Se è vero che le regioni italiane a statuto ordinario assumono con gli anni sempre più ruoli e potenzialmente importanza, è ugualmente vero che il prezzo da pagare è quello di una "politicizzazione" in salsa nazionale delle elezioni dei consigli e dei presidenti che ormai cancella ogni traccia della diversità tra le diverse realtà locali. Ecco allora che la campagna elettorale 2010 è vissuta (oltre che sulla incapacità del maggior partito italiano di presentare per tempo una lista elettorale) sulle dichiarazioni di Berlusconi che chiama il suo popolo a raccolta per un referendum oscurando del tutto i candidati nelle diverse regioni. Ecco che il partito paladino del federalismo ottiene sì di presentare due suoi candidati in regioni del nord (e con Zaia in Veneto la certezza quasi assoluta di una presidenza) ma lo fa attraverso manovre "romane", contrattando il numero di presidenti regionali a un tavolo insieme a decine di altre carte.

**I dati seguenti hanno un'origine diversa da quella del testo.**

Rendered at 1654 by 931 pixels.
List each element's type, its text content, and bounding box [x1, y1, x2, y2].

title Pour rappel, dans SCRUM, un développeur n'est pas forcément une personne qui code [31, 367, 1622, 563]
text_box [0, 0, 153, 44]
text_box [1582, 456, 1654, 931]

La rivoluzione regionale, o se si preferisce "federalista", sarà compiuta in Italia solo quando i candidati alla presidenza delle regioni proverranno dal basso e non saranno calate dall'alto in questa o quella realtà (questo comprende anche Emma Bonino, per quanto degnissima candidata) e quando le elezioni regionali saranno giocate su temi locali, magari anche scaglionate temporalmente, e in generale slegate dalla politica romana. Siccome tutto in Italia è legato alla politica nazionale e alle dichiarazioni dei 3-4 leader dei principali partiti non mi aspetto accada presto, o mai.